- _PROVIDED DATA_
▬▬▬▬▬▬

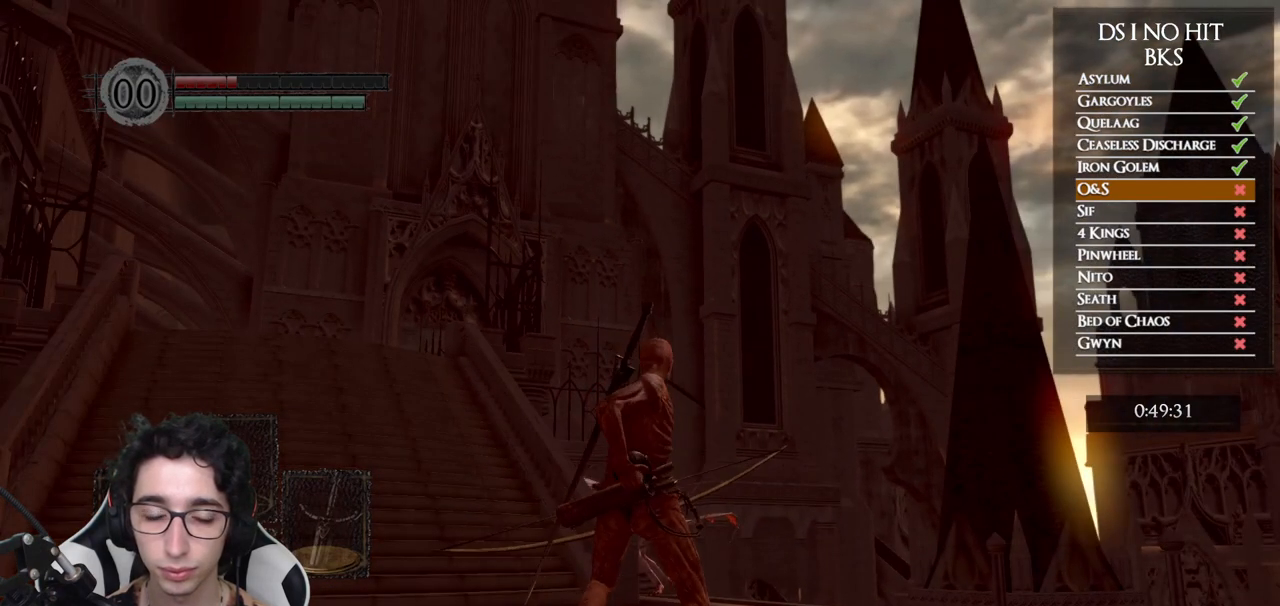
{"buttons": [], "left_stick": "center", "right_stick": "center", "button_events": []}
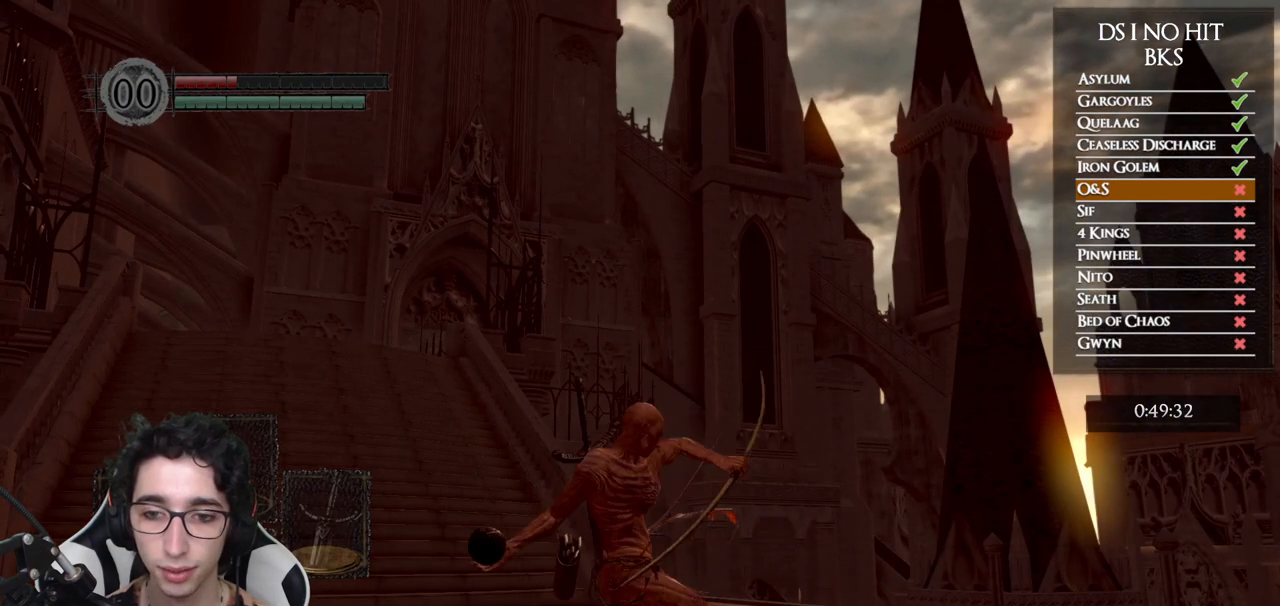
{"buttons": [], "left_stick": "center", "right_stick": "center", "button_events": []}
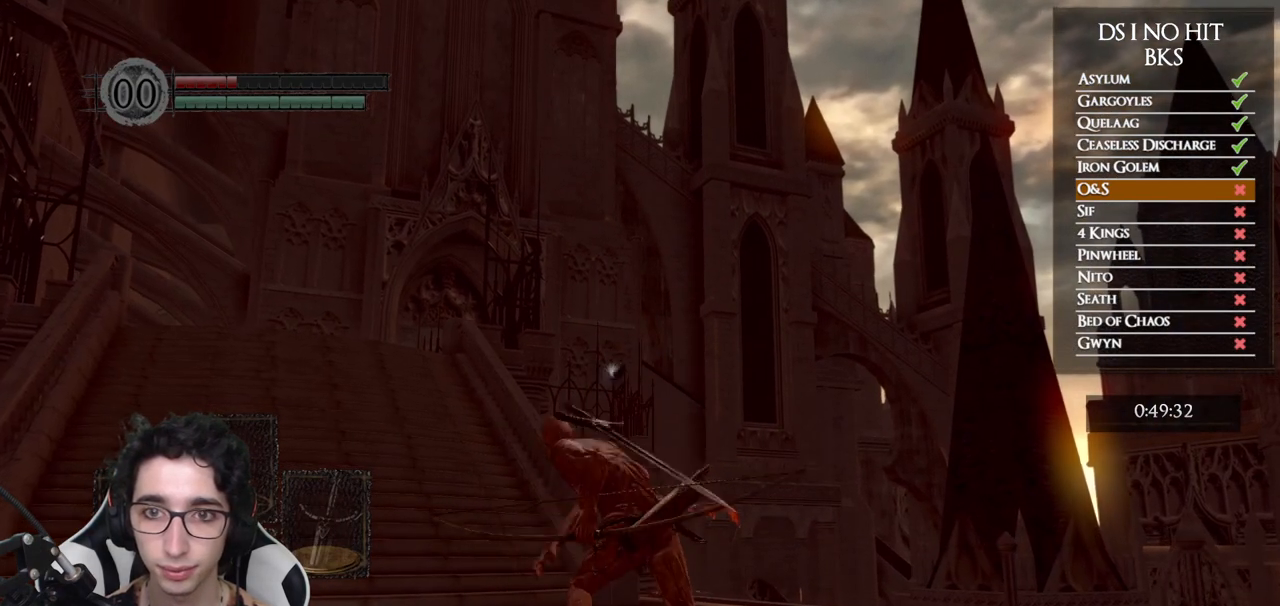
{"buttons": [], "left_stick": "center", "right_stick": "center", "button_events": []}
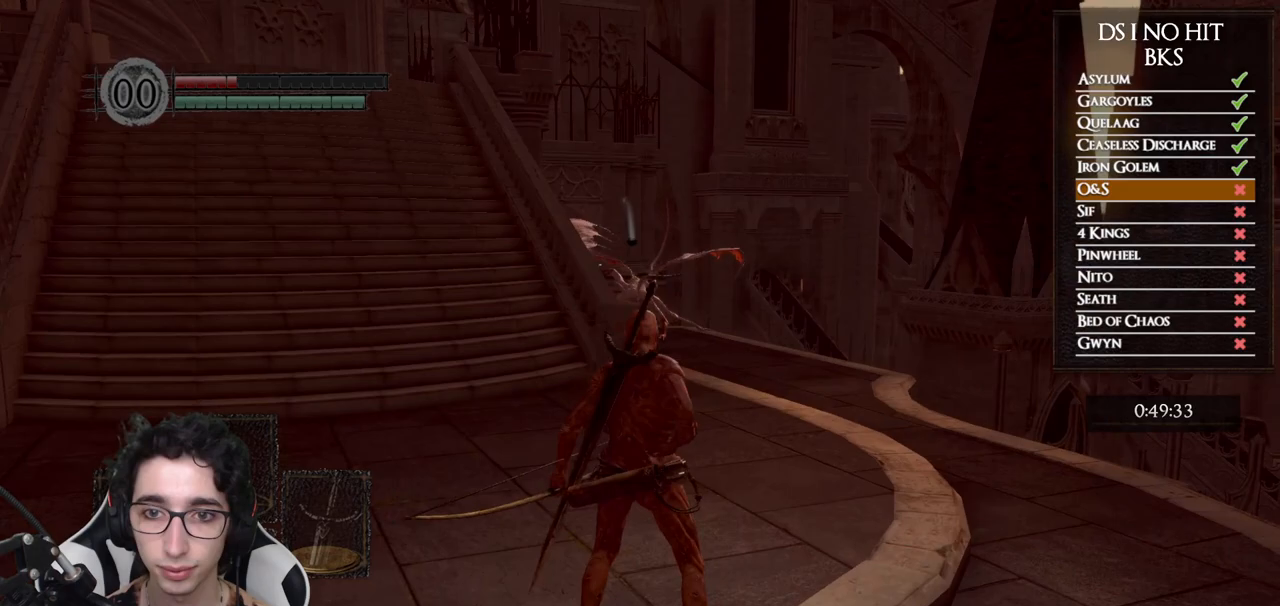
{"buttons": [], "left_stick": "center", "right_stick": "center", "button_events": []}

▬▬▬▬▬▬

- _WHAT TO WORK ON_
Would you set down the listing exactly, omitting pictures?

- _RESPONSE_
{"buttons": [], "left_stick": "center", "right_stick": "center", "button_events": []}
{"buttons": [], "left_stick": "center", "right_stick": "center", "button_events": []}
{"buttons": [], "left_stick": "center", "right_stick": "center", "button_events": []}
{"buttons": [], "left_stick": "center", "right_stick": "center", "button_events": []}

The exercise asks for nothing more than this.